Input data START

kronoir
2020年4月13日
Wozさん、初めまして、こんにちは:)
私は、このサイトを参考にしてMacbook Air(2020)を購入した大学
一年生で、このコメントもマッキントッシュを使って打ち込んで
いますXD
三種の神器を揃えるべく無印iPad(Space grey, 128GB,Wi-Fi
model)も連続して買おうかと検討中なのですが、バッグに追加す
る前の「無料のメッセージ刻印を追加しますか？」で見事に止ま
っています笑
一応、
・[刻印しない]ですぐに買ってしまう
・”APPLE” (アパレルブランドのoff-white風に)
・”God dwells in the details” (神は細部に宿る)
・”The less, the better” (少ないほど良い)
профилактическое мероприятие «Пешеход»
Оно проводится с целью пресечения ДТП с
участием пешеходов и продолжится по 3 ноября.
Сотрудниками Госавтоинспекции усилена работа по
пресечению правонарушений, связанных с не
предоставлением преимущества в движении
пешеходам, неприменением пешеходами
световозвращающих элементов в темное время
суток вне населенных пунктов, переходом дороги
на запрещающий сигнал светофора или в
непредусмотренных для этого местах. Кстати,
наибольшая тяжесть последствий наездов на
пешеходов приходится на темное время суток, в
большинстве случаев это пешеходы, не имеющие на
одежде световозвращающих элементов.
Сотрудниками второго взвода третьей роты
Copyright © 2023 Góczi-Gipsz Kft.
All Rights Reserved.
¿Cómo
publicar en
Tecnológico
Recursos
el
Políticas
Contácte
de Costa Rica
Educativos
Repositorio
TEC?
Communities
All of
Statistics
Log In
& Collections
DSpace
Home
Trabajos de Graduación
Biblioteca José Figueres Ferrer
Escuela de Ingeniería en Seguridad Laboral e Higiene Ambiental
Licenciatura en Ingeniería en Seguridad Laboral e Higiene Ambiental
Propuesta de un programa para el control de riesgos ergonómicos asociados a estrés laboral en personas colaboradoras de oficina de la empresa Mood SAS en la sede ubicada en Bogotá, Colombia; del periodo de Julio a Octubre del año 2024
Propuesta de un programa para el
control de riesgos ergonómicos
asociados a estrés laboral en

Input data END

What is needed: Lines above that have "пешеходов": copy each of them.

Task response:
участием пешеходов и продолжится по 3 ноября.
пешеходов приходится на темное время суток, в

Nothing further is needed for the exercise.